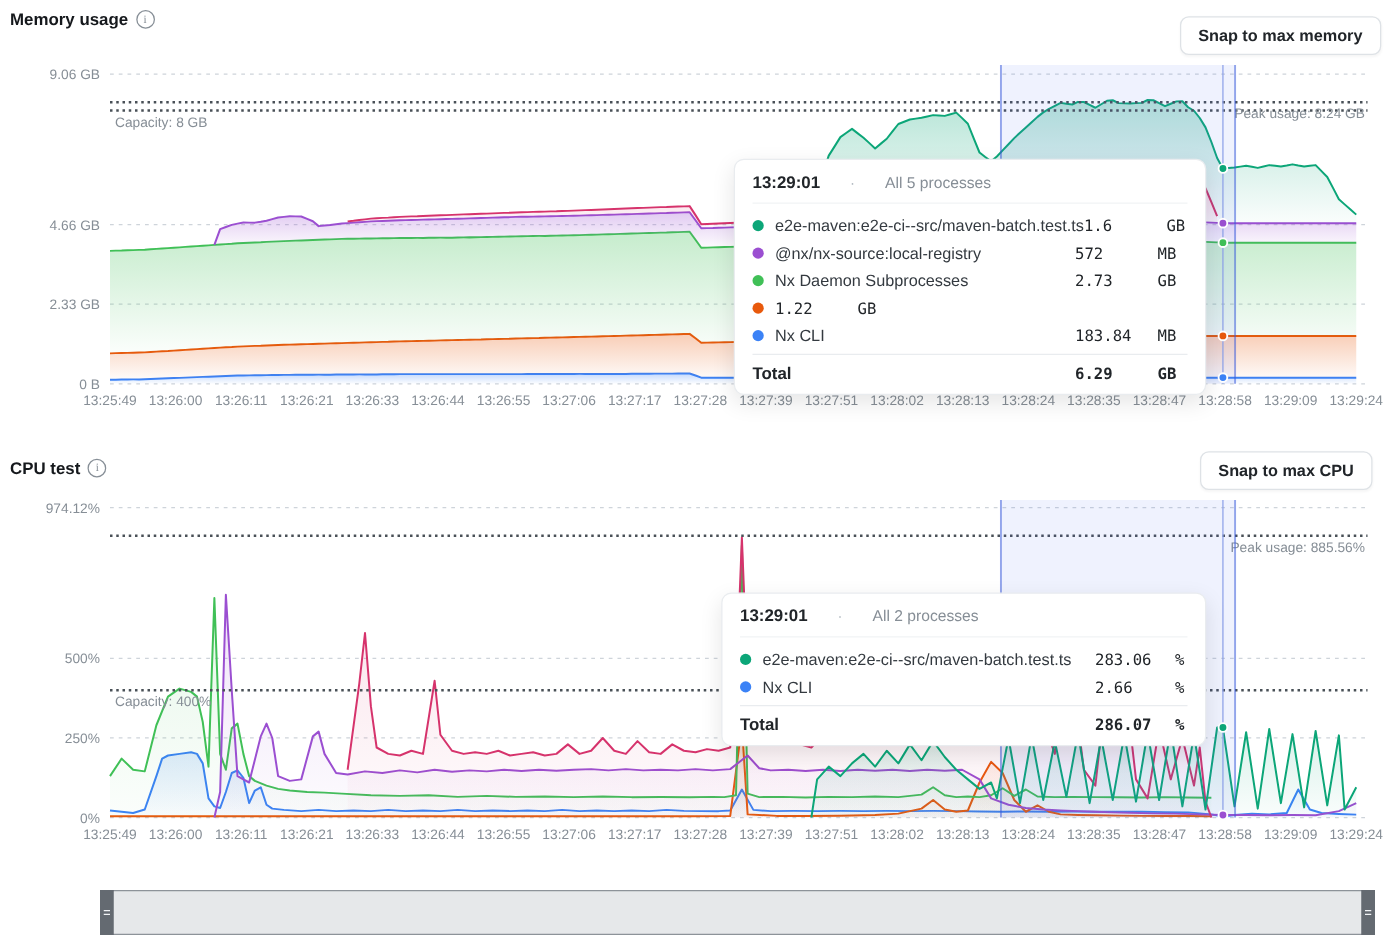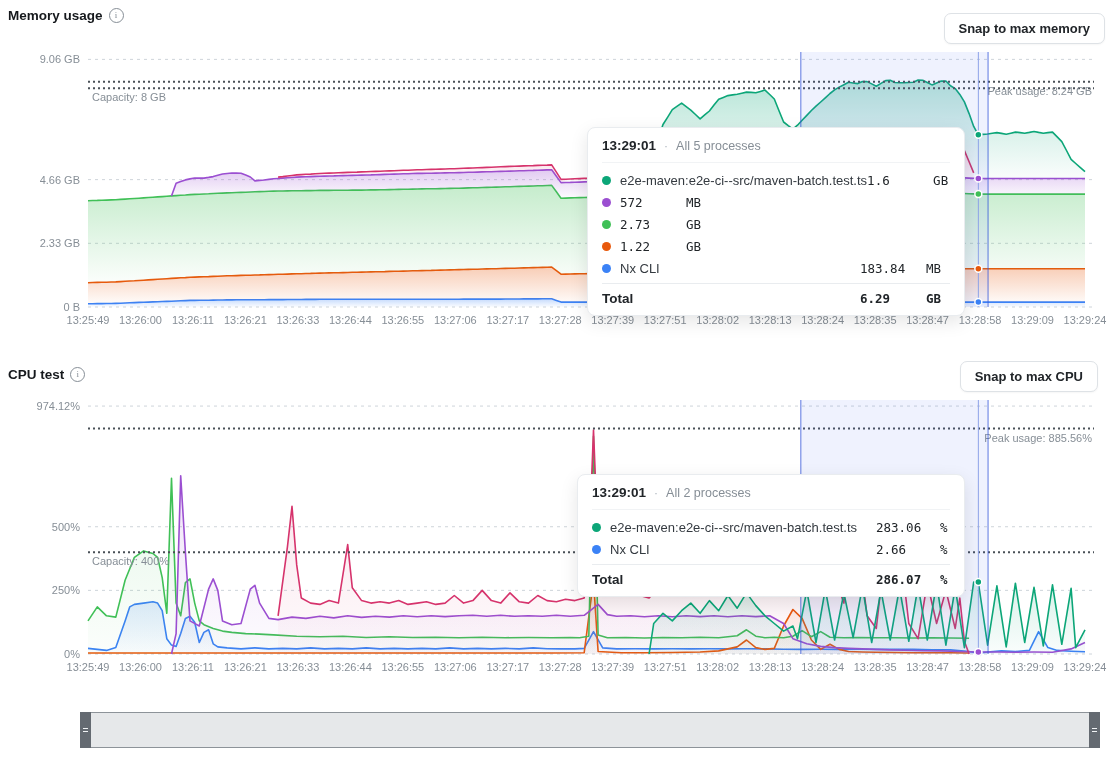--- a/index.html
+++ b/index.html
@@ -14,7 +14,7 @@
   svg text{font-family:"Liberation Sans",sans-serif;}
   .tooltip{position:absolute;background:#fff;border:1px solid #e9ecef;border-radius:8px;
     box-shadow:0 6px 18px rgba(0,0,0,.10);z-index:5;padding:0 14px;}
-  .tt-head{display:flex;align-items:center;gap:8px;padding:10px 0 9px 0;border-bottom:1px solid #f1f3f5;}
+  .tt-head{display:flex;align-items:center;gap:24px;padding:10px 0 9px 0;border-bottom:1px solid #f1f3f5;}
   .tt-time{font-size:13.5px;font-weight:700;color:#212529;}
   .tt-sep{color:#adb5bd;font-size:12px;}
   .tt-sub{font-size:12.5px;color:#868e96;}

^^^^^^^^^^^^^^^^

Repeat only what runs from the first line of the records above to the line with "box-shadow:0 6px 18px", both included, word for word, minus the pictures.

--- a/index.html
+++ b/index.html
@@ -14,7 +14,7 @@
   svg text{font-family:"Liberation Sans",sans-serif;}
   .tooltip{position:absolute;background:#fff;border:1px solid #e9ecef;border-radius:8px;
     box-shadow:0 6px 18px rgba(0,0,0,.10);z-index:5;padding:0 14px;}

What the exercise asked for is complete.